Y. lipolytica is a dimorphic yeast, which is generally regarded as safe (GRAS), Crabtree-negative and strictly aerobic. It is extensively researched in biotech as a producer of multiple high-value metabolites, e.g., intermediates from the tricarboxylic acid cycle; citrate, iso-citrate, succinate, and α-ketoglutarate as well as aroma compounds (2-phenylethanol and γ-decalactone). As a starter culture, very few documented uses are found, and even fewer in a beverage context, despite potential as a producer of functional and organoleptic pleasing beverages.
Y. lipolytica FNC0006 was tested for aroma production and fermentation kinetics in a setting that would be possible to create in a brewery setting, which means fermentation in brewers’ wort containing iso-α-acid, at high and low aeration levels and at 20 ℃ and 30 ℃. It was found that FNC0006 could grow under the given conditions; it was, however, inhibited. It only consumed glucose and fructose, and despite meagre sugar consumption, it was able to assimilate 75-80% of the total amino acid in the high aeration treatments and synthesise 2-phenylethanol.

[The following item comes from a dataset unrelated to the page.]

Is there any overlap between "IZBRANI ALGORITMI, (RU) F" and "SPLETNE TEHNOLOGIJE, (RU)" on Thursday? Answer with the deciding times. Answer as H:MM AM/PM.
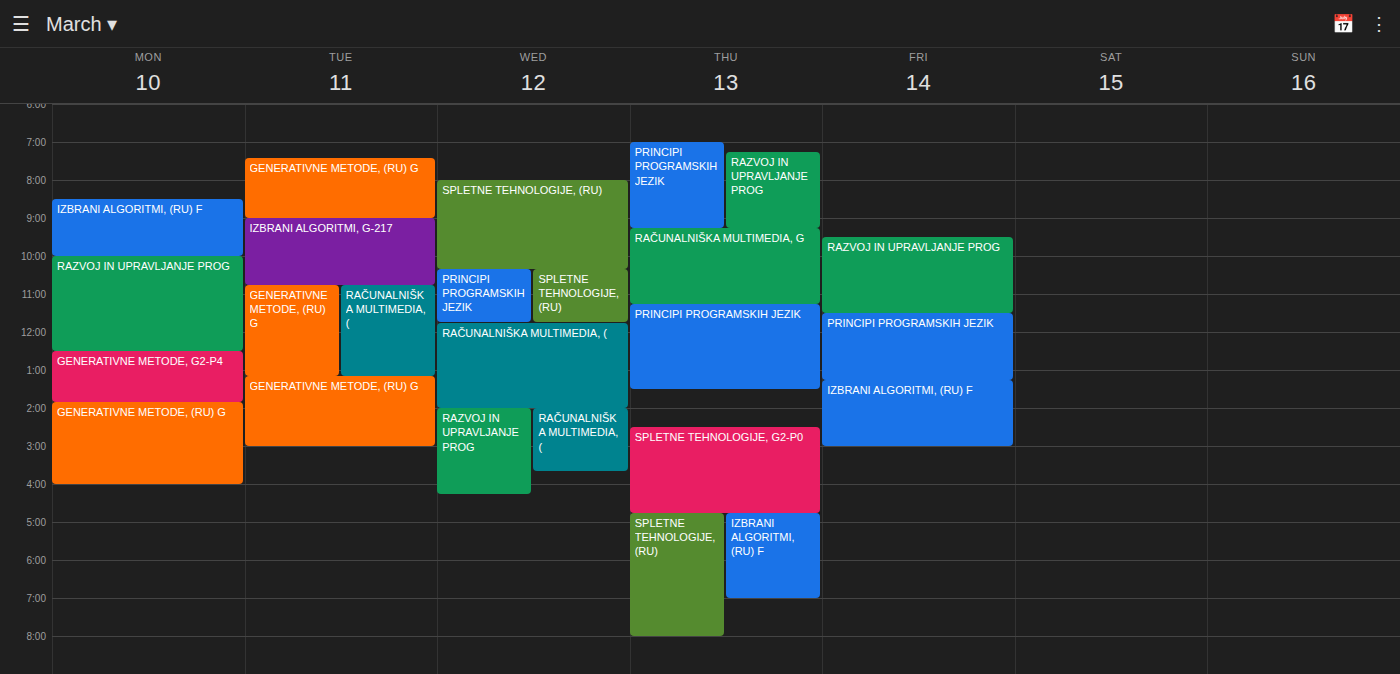
"IZBRANI ALGORITMI, (RU) F" runs 4:45 PM to 7:00 PM, inside "SPLETNE TEHNOLOGIJE, (RU)" -- they overlap.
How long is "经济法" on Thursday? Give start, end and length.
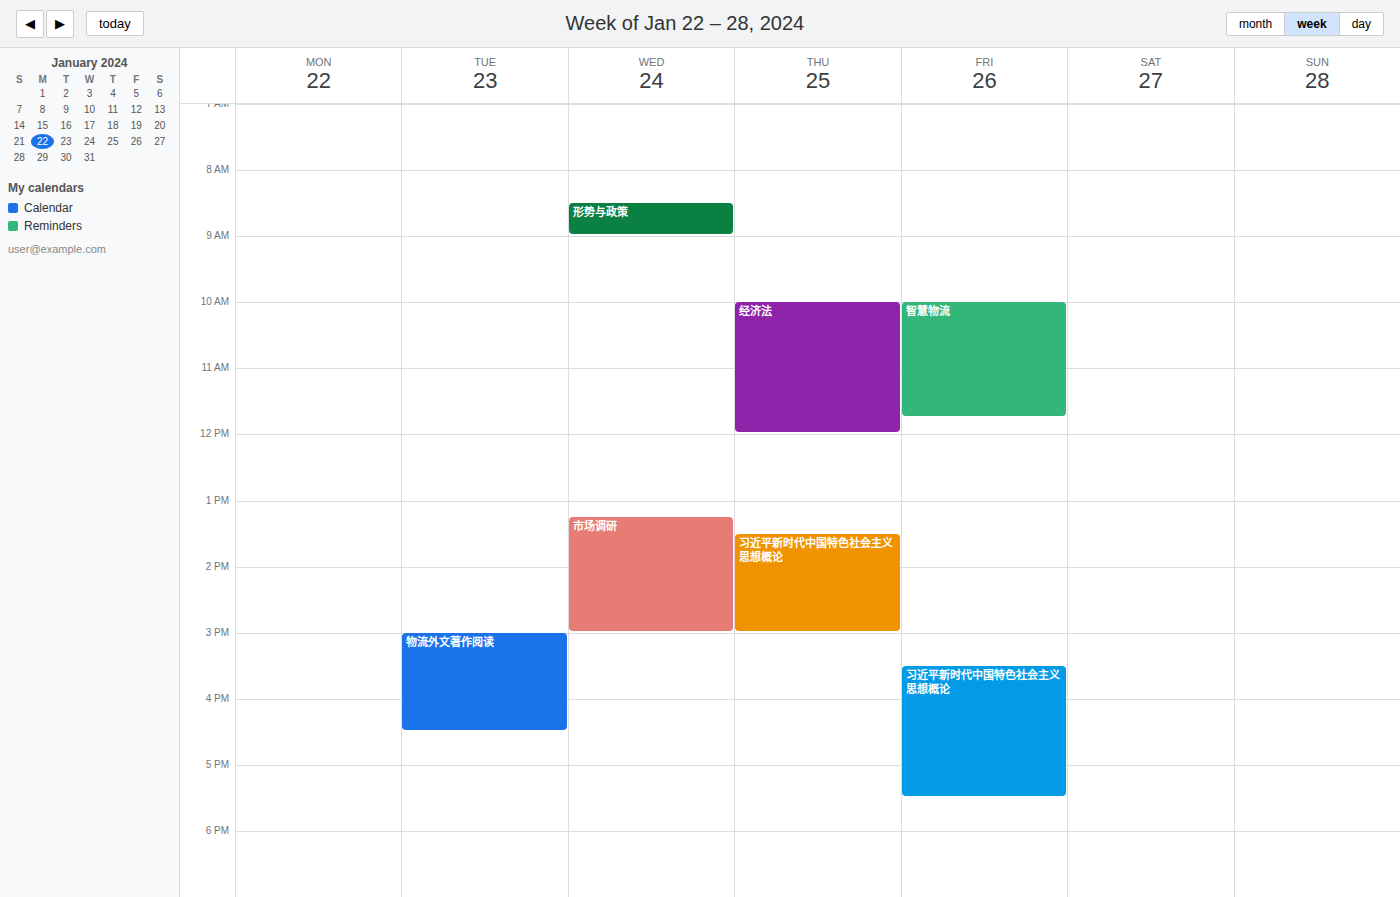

Y. lipolytica CBS6124.1 and FNC0006 were subsequently tested for fermentation kinetics and organic acid production in glucose wort at aerobic conditions (1.0 vvm). The effect of iron addition in the wort on fermentation kinetics and organic acid production was evaluated.
Significant differences between the two strains of Y. lipolytica were found. FNC0006 produced much more citrate and iso-citrate than CBS6124.1 and had a faster general metabolism under the given conditions. No effect of interest of the iron addition was found for the FNC0006 strain.
Metabolism was, however, faster in the fermentation with iron added for CBS6124.1.
It is concluded that sufficient aeration of the medium is vital, and using glucose wort as medium is the most promising for producing sour beer when using Y. lipolytica as a starter. Besides this Y. lipolytica have multiple traits of interest for producing sour beer through “primary souring”.
However, some questions do remain unanswered before a conclusion can be made. Do the metabolites produced by Y. lipolytica actually contribute to the wanted traits for a sour beer, what is the scalability of the process, and how is it technically possible to reach a proper aeration level in a traditional brewery?